How to Create a Trusting Company Culture

Today’s post, the final in a 3-part series, comes to us from Workforce Institute board member and HR Bartender Sharlyn Lauby. Here Sharlyn shares her insights about what it takes to create a trusting company culture.

Trust is important. Customers want to trust the businesses from whom they purchase products and services. Employees want to trust the companies where they work. Trust is the top driver of employee engagement. And companies with employee engagement strategies outperform those without by 3 times, according to O.C.Tanner.

But gaining trust isn’t easy. The latest reporting from the Edelman Trust Barometer indicates that globally, 75 percent of people trust “my employer” to do what is right. This is significantly more than non-governmental organizations (NGOs) at 57 percent, business (56 percent) and media (47 percent).

So, businesses have some work to do when it comes to building cultures of trust. In this series, we’ve talked about the “5 Essential Currencies to Your Company’s Employee Value Proposition” because employees need to trust that they will receive the currencies (aka employee value proposition or EVP) that they’ve been promised.

We’ve also talked about the “4 Steps Toward Building a Recruiting Process that Creates Employee Trust” because the recruiting process is where trust is initially built between employees and companies. It takes place during interviews, orientation, and onboarding.  

During KronosWorks 2018, Malysa O’Connor, senior director of marketing at Kronos, talked about the four qualities that are necessary to build a trusting workplace culture (note that these four things aren’t just qualities needed at an organizational level.

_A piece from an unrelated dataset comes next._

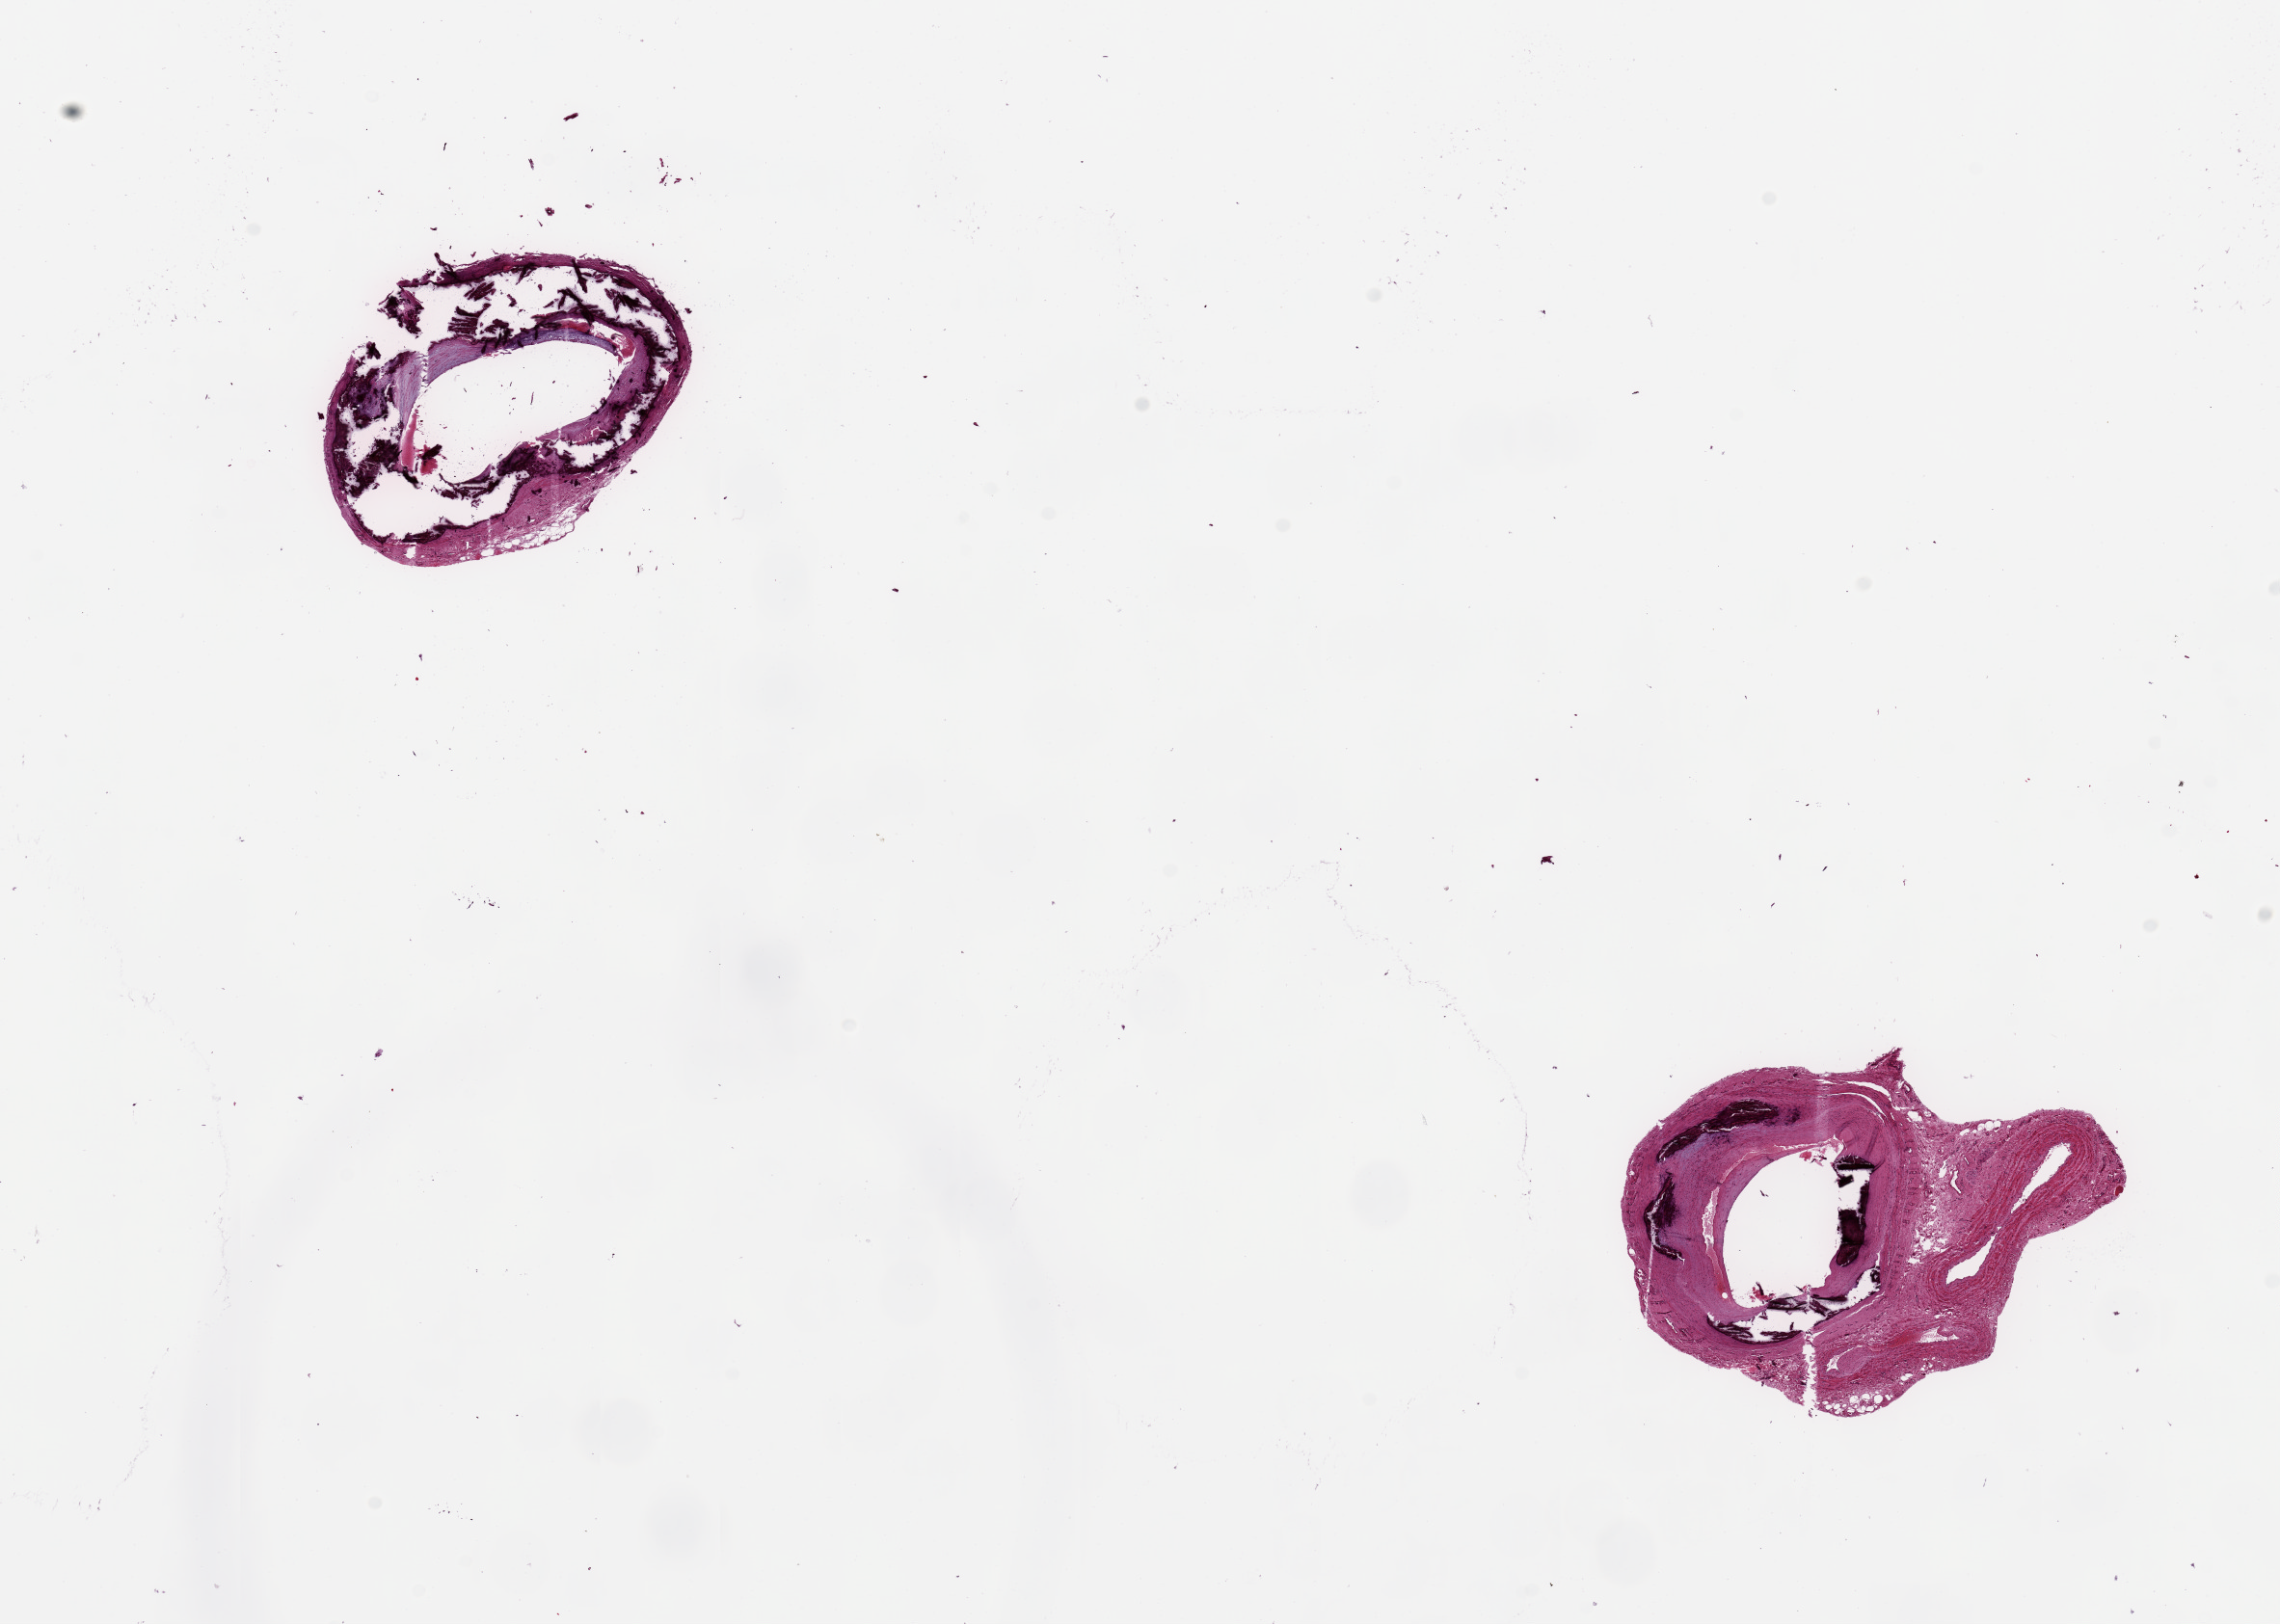
Whole-slide image, haematoxylin and eosin stain — a low-resolution overview of the entire scanned area, about 18.7 x 13.3 mm; PAXgene-fixed, paraffin-embedded tissue; target tissue: tibial artery; tissue donor sample. Donor sex: male.
Pathologist's review note for this sample: 2 ~3mm pieces. Mild atheromatous luminal deposits, severe Monckeberg???s medial sclerosis.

Employee-to-employee trust is just as important as manager- to-employee trust):

  1. Capability. Organizations and individuals need to have the ability to deliver on their promises. Does the company have the ability to give employees what they promise in the EVP? Employees also need to have both the responsibility and the authority to deliver on their promises as well.
  2. Transparency. Are employees and the company honest about their capabilities? This isn’t designed to be a cop-out as in, “Oh me, I’d love to do that but the company won’t let me.” Rather, that employees and companies need to be open about what they’re able to do. \
  3. Alignment. This is about values. Does the organization have care and respect as a value? Employees should demonstrate care and respect in their interactions with customers and each other. And employees should hold themselves and others accountable for these organizational values.
  4. Past behavior. Ultimately, trust is built on what we say and what we do. We can talk about trust all day long, but we also have to live the qualities of capability, transparency, and alignment. People will look at past behaviors to determine if a person (or organization) is trustworthy.

Trust is essential in today’s business world. This isn’t just the latest trend du jour. It’s also not a generational thing. Every age group wants work with dependable people and in a place they can trust. Companies that focus on building trusting cultures will win the talent wars and the customer wars too.